この最終章で『名前のない女たち』シリーズは終わっている。これは著者の置かれている状況の変化、ひいてはAV業界、アダルト業界が斜陽にあるということを原因としているようだ。
 
 AVやアダルト業界系の本を読むのは別にこれが初めてではなく、興味を持って定期的に読むようにしている。こうした性産業という言われるような領域の問題群には自分がその主な消費者であるということもあろうが、人間社会に存在してきた性を対象とした一つの現象として、結構時間をかけて考えたりしている。

 AV業界自体が斜陽にあるというのはどういうことだろうか。それはネットの普及によって、あらゆる種類のエロコンテンツが無料で手に入るようになったということと関係しているだろう。2chなどではユーザーによる自画撮りの画像と動画を投稿するスレが立っているようだし、tube8というような海外動画投稿サイトなどを見ていると、AV業界の生き残りの難しさを垣間見れる。
 
 そうした業界的な動きは素人目にはよくわからないが、

『現在、芸能人までもが登場するようになったアダルトメディアの中で、企画AV女優はもはや無価値に等しい存在になっている。よほど美しいか、性的に成熟していない限り、自分の生活を支えるだけのギャラを手にすることさえ困難である。~~最終手段を売ることを決意したにもかかわらず、その現実を知らないまま蠢いている企画AV女優は底なし沼の世界になっていた。』(p.3)

『アダルトビデオが市民権を得て女子の質が良くなっているということではなく、仕事が少なくなって志願者が増えて競争が激しくなり、怠慢な女の子はわれわれが存在を知る前にはじかれてしまっているということである。もう、不真面目な人間は企画AV女優にすらなれない時代なのである。』(p.115)

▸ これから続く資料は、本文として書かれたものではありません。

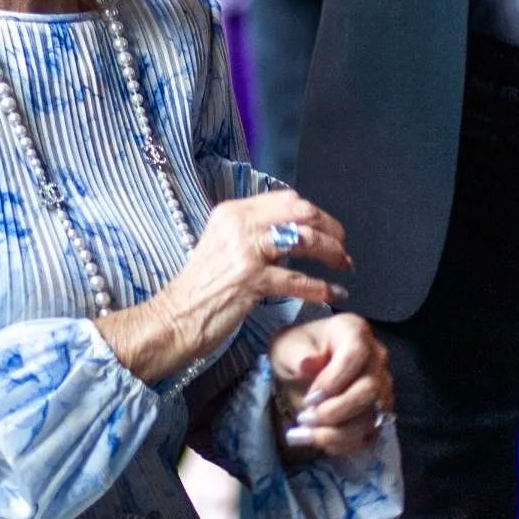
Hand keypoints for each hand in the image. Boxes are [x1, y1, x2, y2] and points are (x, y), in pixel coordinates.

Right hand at [99, 190, 350, 384]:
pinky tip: (334, 293)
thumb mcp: (223, 247)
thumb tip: (292, 227)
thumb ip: (252, 232)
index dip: (316, 213)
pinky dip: (322, 287)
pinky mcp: (250, 281)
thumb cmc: (201, 290)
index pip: (287, 199)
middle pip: (301, 212)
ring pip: (304, 240)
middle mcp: (238, 224)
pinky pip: (298, 279)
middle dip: (331, 229)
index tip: (330, 228)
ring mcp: (244, 251)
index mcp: (232, 212)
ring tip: (345, 267)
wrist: (173, 319)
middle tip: (344, 247)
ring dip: (332, 254)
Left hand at [271, 314, 392, 456]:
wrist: (302, 373)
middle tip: (305, 418)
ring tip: (304, 434)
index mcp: (354, 332)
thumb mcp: (287, 347)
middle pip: (369, 390)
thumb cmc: (297, 353)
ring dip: (336, 432)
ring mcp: (382, 387)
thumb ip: (297, 354)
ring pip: (372, 417)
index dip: (333, 380)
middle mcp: (377, 358)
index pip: (355, 355)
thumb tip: (309, 364)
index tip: (309, 397)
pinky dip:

など、競争の激しさ、そして、にっちもさっちもいかない状況が記されている。

 この本の中に登場する一人の女優は

『生きていて大切なのは好きなことを追求すること。社会的なことなど二の次であり、自分自身には絶対になくてはならない好きなセックスを追求するためにポジティブにAV女優をしている女もいる』(p.188)

と言いきった。そしてそのあと、自殺している。

 日本では、二次大戦以降、従軍慰安婦問題と並んでRRAの設置など性の商品化に関する議論が一定程度の厚みの中で展開され続けている。日本のAVは海外のものと比べて、かなり異質だとも言われる。こうした性産業とどう関わるのか、もしくは関わらないのか。いつもそれは複雑な波紋を広げる。
 
 僕は学部生のころ、訳知り顔で、ネットでただでエロ画像、動画をみるのは失礼だし、きちんとお金を払ってAVを借りるなり、買うなりすべきだと思っている時期があった。何様のつもりだったのだろう。ただお金を免罪符として使いたかっただけではないか。